TAMPA, Fla. — Local gamer Daniel Zapata didn’t know if an upcoming bathroom trip would be serious enough to log out of Elder Scrolls Online, or whether he could get away with just pausing real quick.
“This one could go either way. There’s stomach discomfort, no question about it—but that could just be gas,” said Zapata, shifting his weight on the couch to see if it helped. “Yeah, I’d say 60, maybe 65 percent sure it’s gas. It’s the other 35 percent that I worry about.”
Zapata took a few precautions before making his way to the bathroom.

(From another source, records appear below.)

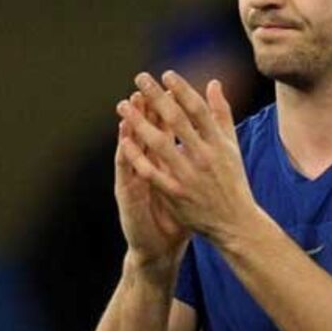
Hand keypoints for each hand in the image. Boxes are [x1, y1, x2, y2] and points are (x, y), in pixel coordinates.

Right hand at [114, 94, 188, 279]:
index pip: (164, 130)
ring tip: (127, 108)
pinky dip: (126, 157)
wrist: (161, 246)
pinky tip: (123, 143)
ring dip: (129, 128)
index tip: (171, 84)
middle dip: (145, 110)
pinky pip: (127, 174)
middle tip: (143, 88)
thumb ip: (194, 159)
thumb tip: (208, 138)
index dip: (167, 108)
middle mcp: (147, 167)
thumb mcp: (188, 183)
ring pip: (131, 149)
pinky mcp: (128, 196)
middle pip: (145, 133)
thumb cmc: (179, 213)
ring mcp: (136, 180)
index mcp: (163, 162)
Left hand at [116, 71, 256, 243]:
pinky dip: (137, 156)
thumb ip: (222, 114)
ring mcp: (189, 175)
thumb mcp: (231, 146)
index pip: (199, 110)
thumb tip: (214, 82)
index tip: (166, 74)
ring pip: (160, 143)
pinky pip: (152, 171)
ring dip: (140, 122)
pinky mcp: (176, 193)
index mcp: (219, 143)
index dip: (182, 90)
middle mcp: (205, 156)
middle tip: (140, 78)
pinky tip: (124, 140)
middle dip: (157, 97)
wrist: (235, 223)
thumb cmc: (232, 181)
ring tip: (123, 105)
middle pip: (177, 120)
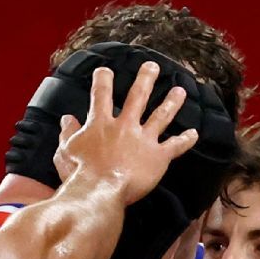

“I’m knocking out all my daily quests beforehand, in case I end up fighting a real Nor’easter in there,” he said, completing his crafting writs with increasing urgency. “You survive something like that, you just want to shower and call it a night. It is not a time for games.”
Experts have lobbied for more research into cases like Zapata’s, which remain nearly impossible to predict until it’s too late.
“Of course, with some bowel movements, you know exactly what’s going to happen. There is no ambiguity. But with others, like what this young man is experiencing—these leave gamers completely in the dark,” said Dr. Hannah Franklin, a renowned gastroenterologist who also plays a lot of Destiny 2. “Until we do more research, it might as well be an RNG.”
Zapata ultimately decided to keep the game on pause, but got kicked for idling after things took a turn for the worse.